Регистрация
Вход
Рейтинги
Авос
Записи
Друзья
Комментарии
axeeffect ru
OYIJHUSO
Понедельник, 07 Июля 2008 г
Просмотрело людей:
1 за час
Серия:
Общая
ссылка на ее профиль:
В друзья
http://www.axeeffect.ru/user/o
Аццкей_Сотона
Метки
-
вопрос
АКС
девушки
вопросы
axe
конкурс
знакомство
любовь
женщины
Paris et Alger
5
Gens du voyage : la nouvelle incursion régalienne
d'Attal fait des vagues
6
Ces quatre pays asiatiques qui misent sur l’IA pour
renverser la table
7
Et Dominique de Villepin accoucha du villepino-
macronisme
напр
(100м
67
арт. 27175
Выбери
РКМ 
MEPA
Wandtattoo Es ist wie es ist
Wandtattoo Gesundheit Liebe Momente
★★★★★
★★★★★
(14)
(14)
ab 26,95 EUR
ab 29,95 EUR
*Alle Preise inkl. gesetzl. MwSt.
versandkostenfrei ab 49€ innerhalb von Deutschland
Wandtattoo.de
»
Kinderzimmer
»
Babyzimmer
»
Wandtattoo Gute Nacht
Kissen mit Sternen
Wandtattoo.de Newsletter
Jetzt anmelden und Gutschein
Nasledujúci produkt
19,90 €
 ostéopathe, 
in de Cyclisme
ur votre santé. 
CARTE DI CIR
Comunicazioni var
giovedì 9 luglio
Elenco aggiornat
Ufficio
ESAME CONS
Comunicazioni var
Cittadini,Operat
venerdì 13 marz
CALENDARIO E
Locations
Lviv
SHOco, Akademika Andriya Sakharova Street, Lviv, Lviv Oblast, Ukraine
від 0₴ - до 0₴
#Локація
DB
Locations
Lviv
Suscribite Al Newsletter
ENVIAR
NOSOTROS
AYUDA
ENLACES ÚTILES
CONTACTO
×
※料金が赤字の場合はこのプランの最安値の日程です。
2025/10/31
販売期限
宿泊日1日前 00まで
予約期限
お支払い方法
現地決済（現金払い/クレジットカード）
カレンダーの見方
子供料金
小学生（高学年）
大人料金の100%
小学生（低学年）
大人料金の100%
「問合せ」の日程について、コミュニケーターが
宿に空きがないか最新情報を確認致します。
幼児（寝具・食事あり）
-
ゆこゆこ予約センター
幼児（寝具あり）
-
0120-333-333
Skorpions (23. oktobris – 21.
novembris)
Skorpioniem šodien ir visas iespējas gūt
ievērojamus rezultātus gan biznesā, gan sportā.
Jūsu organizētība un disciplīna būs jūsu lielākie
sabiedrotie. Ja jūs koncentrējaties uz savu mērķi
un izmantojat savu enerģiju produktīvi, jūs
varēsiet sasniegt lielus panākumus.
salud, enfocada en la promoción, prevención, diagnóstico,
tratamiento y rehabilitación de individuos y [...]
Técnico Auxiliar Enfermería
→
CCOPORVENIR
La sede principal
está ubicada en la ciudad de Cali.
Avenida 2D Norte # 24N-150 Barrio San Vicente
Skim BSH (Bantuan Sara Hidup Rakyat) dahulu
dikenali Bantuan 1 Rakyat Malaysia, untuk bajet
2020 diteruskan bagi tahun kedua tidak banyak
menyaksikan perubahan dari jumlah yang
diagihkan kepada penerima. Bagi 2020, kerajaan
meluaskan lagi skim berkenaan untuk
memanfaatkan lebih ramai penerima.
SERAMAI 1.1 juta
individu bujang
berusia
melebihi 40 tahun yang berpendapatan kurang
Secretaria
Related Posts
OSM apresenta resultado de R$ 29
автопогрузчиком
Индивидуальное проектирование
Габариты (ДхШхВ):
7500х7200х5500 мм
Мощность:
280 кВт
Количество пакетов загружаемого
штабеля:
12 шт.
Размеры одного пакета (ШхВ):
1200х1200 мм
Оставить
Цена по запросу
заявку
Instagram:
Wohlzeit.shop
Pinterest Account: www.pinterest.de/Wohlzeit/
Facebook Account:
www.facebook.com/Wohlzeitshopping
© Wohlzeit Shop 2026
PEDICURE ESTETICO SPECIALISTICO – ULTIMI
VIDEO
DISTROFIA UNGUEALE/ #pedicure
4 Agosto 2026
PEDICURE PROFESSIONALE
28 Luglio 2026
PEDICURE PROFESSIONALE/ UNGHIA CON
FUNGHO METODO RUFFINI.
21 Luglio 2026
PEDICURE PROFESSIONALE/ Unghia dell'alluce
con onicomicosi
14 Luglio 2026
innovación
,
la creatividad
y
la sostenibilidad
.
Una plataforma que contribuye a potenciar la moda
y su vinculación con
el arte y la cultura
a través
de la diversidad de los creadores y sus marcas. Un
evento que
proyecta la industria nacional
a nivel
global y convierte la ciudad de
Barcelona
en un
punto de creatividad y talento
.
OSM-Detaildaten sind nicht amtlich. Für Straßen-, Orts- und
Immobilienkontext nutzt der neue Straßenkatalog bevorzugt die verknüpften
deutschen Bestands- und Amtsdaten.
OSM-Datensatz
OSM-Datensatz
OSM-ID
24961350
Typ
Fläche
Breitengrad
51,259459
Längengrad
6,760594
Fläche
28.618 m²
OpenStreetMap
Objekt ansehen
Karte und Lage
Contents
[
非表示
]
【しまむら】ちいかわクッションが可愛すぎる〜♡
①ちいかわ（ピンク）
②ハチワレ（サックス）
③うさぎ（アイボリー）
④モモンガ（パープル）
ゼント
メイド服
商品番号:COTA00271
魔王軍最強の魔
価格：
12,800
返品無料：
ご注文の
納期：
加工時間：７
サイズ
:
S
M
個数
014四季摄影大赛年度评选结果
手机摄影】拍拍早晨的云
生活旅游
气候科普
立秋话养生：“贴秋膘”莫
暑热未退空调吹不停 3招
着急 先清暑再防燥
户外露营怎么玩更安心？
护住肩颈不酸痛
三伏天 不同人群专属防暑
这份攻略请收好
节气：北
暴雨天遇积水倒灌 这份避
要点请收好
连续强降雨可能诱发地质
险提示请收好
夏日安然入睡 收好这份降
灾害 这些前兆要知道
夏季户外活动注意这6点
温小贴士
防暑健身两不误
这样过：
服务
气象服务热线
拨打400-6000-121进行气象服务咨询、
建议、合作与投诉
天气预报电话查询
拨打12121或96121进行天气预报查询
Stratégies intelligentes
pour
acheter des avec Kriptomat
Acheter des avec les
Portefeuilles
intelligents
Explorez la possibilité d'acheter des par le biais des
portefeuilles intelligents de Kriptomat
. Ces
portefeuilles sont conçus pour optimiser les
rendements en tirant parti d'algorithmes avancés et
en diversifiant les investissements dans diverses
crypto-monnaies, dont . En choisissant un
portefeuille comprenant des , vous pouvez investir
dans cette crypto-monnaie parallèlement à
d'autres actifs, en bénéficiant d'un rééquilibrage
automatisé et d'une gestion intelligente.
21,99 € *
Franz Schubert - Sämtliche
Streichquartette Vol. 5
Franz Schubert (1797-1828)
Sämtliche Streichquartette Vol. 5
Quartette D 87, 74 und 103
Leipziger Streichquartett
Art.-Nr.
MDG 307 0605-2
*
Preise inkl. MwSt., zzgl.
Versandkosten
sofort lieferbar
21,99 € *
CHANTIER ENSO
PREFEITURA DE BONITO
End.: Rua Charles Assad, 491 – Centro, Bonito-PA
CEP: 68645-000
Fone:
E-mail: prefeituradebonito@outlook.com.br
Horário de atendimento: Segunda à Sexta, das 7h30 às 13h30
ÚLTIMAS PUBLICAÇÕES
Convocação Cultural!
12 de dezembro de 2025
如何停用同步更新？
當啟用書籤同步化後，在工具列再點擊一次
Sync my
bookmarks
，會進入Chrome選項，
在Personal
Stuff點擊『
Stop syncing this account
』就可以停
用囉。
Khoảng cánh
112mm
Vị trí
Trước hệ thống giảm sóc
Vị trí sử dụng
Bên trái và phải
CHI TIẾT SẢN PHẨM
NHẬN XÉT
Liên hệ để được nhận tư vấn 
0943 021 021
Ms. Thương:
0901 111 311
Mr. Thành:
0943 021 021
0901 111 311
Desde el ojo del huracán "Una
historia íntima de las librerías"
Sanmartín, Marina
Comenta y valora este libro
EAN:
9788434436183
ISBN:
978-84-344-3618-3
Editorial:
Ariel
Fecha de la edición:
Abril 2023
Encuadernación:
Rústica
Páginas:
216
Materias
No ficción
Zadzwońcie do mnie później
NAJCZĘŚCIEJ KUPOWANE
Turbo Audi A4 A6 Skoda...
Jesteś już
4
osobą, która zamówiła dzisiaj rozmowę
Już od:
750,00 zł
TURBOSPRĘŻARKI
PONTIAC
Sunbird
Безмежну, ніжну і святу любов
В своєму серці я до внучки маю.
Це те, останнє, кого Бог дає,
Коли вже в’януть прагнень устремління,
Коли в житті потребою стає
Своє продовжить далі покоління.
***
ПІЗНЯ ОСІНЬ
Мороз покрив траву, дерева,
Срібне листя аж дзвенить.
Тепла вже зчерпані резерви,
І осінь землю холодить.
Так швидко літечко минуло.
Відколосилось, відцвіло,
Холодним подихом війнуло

— Task details —
Copy the lines verbatim, beginning at the first line of the records and stopping after the line that contains "Ces quatre pays".

— Answer box —
Регистрация
Вход
Рейтинги
Авос
Записи
Друзья
Комментарии
axeeffect ru
OYIJHUSO
Понедельник, 07 Июля 2008 г
Просмотрело людей:
1 за час
Серия:
Общая
ссылка на ее профиль:
В друзья
http://www.axeeffect.ru/user/o
Аццкей_Сотона
Метки
-
вопрос
АКС
девушки
вопросы
axe
конкурс
знакомство
любовь
женщины
Paris et Alger
5
Gens du voyage : la nouvelle incursion régalienne
d'Attal fait des vagues
6
Ces quatre pays asiatiques qui misent sur l’IA pour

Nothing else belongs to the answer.